JOB ▸ Please copy the records from the very first line through the line containing "HMBC Detroit - Sept.", replacing each "Rouge" with "Crimson" and leaving everything else as it is.

Extracted page text data
◆ ◆ ◆ ◆ ◆ ◆ ◆
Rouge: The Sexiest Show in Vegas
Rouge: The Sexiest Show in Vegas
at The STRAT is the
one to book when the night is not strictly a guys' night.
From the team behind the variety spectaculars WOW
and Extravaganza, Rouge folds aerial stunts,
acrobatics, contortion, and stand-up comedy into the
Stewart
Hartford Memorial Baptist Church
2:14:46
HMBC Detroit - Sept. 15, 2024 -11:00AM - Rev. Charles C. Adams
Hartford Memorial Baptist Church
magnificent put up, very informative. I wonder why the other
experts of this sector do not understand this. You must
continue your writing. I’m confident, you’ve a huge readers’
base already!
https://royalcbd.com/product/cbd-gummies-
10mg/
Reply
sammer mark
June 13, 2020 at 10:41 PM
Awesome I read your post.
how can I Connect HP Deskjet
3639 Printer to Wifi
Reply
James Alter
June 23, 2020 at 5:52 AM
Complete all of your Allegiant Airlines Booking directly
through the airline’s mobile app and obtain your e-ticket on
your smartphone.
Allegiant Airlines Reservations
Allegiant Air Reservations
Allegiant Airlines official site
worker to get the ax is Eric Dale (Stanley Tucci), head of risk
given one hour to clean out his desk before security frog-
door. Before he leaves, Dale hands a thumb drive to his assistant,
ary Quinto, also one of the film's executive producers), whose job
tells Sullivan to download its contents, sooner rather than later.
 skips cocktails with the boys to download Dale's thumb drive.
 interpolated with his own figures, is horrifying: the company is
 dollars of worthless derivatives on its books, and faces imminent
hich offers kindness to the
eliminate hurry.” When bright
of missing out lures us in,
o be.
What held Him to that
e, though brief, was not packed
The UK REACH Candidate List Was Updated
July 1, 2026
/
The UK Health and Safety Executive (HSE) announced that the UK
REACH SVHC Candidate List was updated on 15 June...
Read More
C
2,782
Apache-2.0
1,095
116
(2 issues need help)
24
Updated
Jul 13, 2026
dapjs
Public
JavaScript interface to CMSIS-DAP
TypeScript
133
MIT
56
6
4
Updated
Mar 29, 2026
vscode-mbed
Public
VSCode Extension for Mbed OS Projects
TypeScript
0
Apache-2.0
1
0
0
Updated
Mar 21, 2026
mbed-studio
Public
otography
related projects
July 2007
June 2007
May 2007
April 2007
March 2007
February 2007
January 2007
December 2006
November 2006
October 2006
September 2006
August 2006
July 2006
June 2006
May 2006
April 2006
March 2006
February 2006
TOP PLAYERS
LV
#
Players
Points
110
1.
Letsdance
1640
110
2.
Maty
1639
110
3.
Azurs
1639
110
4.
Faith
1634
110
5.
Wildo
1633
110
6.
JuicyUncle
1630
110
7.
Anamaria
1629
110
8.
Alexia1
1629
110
◆ ◆ ◆ ◆ ◆ ◆ ◆
SOLUTION BELOW ▸
Crimson: The Sexiest Show in Vegas
Crimson: The Sexiest Show in Vegas
at The STRAT is the
one to book when the night is not strictly a guys' night.
From the team behind the variety spectaculars WOW
and Extravaganza, Crimson folds aerial stunts,
acrobatics, contortion, and stand-up comedy into the
Stewart
Hartford Memorial Baptist Church
2:14:46
HMBC Detroit - Sept. 15, 2024 -11:00AM - Rev. Charles C. Adams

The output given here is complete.